→ **What to do**
Copy out the lines of the records starting at the one containing "right knee: (983, 805, -2)" and running through the last line, keeping both ends.

→ **Dataset records**

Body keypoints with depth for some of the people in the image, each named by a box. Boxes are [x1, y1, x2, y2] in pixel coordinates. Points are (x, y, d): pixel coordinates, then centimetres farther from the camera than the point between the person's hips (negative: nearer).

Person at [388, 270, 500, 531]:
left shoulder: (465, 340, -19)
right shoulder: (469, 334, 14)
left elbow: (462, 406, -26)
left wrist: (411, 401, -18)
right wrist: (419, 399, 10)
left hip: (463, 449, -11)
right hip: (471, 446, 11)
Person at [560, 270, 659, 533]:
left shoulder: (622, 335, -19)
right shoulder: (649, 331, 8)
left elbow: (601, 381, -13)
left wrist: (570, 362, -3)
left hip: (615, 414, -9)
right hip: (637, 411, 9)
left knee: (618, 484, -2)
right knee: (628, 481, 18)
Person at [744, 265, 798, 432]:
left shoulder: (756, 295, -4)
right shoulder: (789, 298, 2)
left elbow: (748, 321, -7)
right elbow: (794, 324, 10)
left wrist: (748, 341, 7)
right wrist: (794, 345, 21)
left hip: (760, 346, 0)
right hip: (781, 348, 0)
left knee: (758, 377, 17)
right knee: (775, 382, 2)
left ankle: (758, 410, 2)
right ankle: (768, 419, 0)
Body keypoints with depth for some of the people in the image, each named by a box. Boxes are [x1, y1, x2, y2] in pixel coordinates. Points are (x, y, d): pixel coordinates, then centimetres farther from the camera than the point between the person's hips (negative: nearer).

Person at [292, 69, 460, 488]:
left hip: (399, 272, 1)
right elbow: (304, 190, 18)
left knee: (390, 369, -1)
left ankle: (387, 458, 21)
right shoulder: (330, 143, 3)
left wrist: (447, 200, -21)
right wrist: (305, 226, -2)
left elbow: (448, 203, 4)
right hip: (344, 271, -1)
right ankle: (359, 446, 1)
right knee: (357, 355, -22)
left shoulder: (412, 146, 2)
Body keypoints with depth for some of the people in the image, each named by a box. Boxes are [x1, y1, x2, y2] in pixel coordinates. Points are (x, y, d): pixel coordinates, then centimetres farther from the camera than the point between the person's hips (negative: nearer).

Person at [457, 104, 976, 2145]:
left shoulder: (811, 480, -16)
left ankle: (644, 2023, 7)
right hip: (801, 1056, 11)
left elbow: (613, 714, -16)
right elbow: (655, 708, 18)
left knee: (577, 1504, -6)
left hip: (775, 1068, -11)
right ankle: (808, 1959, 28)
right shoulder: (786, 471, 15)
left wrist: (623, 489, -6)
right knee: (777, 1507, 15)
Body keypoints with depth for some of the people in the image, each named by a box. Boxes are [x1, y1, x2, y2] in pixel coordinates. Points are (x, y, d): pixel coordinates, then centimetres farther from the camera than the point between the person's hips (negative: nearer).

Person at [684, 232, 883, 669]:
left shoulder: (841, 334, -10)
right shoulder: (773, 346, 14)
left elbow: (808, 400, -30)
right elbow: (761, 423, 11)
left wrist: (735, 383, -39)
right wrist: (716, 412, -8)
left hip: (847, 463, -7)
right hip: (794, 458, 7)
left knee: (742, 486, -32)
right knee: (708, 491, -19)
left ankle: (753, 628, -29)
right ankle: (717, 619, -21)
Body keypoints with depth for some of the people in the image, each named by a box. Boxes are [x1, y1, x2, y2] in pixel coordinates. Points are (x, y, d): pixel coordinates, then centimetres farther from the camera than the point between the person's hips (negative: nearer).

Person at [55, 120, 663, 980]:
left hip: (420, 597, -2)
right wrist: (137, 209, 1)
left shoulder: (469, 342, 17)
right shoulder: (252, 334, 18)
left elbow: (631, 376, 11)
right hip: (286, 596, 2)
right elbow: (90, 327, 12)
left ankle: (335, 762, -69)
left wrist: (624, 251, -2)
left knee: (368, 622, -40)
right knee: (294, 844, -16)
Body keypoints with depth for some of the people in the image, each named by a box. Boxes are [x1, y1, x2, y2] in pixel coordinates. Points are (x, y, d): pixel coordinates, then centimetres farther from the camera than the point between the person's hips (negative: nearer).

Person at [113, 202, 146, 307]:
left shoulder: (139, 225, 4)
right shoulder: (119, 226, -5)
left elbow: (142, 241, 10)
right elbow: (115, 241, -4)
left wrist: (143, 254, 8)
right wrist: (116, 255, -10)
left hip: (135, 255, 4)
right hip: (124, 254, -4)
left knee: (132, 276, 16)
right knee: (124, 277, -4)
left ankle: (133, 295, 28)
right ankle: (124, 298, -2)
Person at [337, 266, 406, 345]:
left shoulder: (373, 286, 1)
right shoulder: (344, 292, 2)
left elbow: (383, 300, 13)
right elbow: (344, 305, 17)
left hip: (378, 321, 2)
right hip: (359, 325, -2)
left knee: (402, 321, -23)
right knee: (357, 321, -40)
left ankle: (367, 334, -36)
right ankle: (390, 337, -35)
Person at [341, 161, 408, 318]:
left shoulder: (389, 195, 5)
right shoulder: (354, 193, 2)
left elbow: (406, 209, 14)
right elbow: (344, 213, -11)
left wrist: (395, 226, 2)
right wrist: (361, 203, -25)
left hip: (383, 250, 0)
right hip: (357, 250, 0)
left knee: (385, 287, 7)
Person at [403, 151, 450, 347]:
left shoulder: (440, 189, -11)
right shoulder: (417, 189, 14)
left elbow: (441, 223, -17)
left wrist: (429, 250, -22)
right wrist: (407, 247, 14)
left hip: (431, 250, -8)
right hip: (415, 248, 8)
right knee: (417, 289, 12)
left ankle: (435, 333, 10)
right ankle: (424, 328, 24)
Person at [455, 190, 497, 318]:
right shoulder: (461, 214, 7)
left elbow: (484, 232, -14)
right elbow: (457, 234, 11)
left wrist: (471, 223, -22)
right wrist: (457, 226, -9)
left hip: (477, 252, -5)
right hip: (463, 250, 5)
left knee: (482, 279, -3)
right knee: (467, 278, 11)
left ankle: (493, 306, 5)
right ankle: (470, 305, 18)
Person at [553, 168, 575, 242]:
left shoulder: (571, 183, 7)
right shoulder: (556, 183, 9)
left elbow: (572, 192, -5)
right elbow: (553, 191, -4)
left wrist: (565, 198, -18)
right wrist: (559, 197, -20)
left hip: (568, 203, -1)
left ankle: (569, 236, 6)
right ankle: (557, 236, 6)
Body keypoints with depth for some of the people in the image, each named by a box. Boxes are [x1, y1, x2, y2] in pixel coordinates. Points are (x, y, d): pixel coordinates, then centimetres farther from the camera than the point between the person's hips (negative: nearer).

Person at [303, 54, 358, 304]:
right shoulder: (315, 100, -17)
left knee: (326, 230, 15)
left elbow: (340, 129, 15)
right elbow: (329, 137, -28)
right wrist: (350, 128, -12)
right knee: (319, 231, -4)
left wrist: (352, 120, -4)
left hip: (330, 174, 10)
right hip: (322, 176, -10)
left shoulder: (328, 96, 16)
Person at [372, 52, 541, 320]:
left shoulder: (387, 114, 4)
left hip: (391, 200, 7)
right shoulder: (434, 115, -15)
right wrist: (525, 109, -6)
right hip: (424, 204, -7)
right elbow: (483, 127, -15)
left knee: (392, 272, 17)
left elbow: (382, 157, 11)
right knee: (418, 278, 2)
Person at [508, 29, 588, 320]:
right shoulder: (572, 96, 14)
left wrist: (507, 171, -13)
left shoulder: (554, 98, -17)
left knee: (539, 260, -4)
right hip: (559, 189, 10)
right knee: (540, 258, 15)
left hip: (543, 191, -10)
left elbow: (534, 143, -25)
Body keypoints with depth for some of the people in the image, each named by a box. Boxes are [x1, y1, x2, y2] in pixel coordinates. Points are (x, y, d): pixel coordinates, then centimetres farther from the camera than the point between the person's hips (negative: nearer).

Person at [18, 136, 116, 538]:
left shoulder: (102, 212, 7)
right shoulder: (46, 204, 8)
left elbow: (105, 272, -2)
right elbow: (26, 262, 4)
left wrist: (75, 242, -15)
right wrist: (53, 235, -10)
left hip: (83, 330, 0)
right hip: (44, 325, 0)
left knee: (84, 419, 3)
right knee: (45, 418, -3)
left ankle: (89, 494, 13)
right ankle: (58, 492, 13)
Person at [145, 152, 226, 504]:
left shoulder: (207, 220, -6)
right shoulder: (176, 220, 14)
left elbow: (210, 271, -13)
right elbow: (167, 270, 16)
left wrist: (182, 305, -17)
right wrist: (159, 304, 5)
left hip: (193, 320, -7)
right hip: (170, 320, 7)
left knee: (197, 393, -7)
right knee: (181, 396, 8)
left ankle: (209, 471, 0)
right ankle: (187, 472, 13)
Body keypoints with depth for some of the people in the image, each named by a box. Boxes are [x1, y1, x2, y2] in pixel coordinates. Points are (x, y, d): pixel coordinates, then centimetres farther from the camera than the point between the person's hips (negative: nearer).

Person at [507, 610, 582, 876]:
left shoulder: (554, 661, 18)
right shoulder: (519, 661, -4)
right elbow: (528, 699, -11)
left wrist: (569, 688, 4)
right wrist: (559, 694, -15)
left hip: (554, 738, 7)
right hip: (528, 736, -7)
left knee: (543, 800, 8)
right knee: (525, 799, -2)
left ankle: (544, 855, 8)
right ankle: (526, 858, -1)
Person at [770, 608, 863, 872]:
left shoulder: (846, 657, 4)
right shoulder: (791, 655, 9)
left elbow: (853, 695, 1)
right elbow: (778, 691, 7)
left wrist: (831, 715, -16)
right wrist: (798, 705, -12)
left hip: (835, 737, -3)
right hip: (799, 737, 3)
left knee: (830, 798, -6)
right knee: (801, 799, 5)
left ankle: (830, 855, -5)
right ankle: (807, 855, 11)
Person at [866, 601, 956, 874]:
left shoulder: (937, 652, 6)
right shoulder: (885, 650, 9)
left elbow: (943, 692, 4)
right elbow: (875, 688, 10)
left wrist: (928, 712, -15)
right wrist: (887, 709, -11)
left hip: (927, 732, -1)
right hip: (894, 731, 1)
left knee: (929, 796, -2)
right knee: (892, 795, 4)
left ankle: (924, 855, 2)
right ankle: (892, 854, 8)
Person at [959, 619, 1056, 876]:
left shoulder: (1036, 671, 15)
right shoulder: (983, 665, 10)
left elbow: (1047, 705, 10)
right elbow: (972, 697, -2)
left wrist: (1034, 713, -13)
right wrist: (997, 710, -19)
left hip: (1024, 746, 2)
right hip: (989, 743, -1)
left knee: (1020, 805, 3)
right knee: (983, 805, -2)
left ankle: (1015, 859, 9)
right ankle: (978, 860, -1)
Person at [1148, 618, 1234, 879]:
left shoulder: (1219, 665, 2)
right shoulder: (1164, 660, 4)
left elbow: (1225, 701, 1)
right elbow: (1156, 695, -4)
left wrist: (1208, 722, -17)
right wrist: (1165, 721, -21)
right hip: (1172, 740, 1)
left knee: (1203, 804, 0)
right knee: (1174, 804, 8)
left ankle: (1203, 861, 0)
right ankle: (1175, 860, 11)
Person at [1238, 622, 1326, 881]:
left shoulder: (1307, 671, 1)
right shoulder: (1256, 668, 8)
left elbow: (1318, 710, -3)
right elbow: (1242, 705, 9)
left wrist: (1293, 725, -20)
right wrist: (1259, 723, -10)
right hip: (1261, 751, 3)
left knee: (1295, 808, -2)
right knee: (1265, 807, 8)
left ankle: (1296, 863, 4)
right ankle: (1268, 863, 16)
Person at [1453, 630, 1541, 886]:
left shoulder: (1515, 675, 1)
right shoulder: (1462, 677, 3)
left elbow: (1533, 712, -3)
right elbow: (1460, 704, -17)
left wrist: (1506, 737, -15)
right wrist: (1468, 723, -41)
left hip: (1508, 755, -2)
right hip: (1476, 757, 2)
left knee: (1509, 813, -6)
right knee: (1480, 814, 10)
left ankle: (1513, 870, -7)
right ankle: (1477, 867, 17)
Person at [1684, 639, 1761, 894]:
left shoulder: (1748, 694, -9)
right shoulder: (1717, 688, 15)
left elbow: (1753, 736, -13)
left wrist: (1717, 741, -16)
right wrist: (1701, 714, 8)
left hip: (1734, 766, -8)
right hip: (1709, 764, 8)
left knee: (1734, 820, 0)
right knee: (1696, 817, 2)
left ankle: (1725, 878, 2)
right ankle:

→ **Output for this exercise**
right knee: (983, 805, -2)
left ankle: (1015, 859, 9)
right ankle: (978, 860, -1)
Person at [1148, 618, 1234, 879]:
left shoulder: (1219, 665, 2)
right shoulder: (1164, 660, 4)
left elbow: (1225, 701, 1)
right elbow: (1156, 695, -4)
left wrist: (1208, 722, -17)
right wrist: (1165, 721, -21)
right hip: (1172, 740, 1)
left knee: (1203, 804, 0)
right knee: (1174, 804, 8)
left ankle: (1203, 861, 0)
right ankle: (1175, 860, 11)
Person at [1238, 622, 1326, 881]:
left shoulder: (1307, 671, 1)
right shoulder: (1256, 668, 8)
left elbow: (1318, 710, -3)
right elbow: (1242, 705, 9)
left wrist: (1293, 725, -20)
right wrist: (1259, 723, -10)
right hip: (1261, 751, 3)
left knee: (1295, 808, -2)
right knee: (1265, 807, 8)
left ankle: (1296, 863, 4)
right ankle: (1268, 863, 16)
Person at [1453, 630, 1541, 886]:
left shoulder: (1515, 675, 1)
right shoulder: (1462, 677, 3)
left elbow: (1533, 712, -3)
right elbow: (1460, 704, -17)
left wrist: (1506, 737, -15)
right wrist: (1468, 723, -41)
left hip: (1508, 755, -2)
right hip: (1476, 757, 2)
left knee: (1509, 813, -6)
right knee: (1480, 814, 10)
left ankle: (1513, 870, -7)
right ankle: (1477, 867, 17)
Person at [1684, 639, 1761, 894]:
left shoulder: (1748, 694, -9)
right shoulder: (1717, 688, 15)
left elbow: (1753, 736, -13)
left wrist: (1717, 741, -16)
right wrist: (1701, 714, 8)
left hip: (1734, 766, -8)
right hip: (1709, 764, 8)
left knee: (1734, 820, 0)
right knee: (1696, 817, 2)
left ankle: (1725, 878, 2)
right ankle:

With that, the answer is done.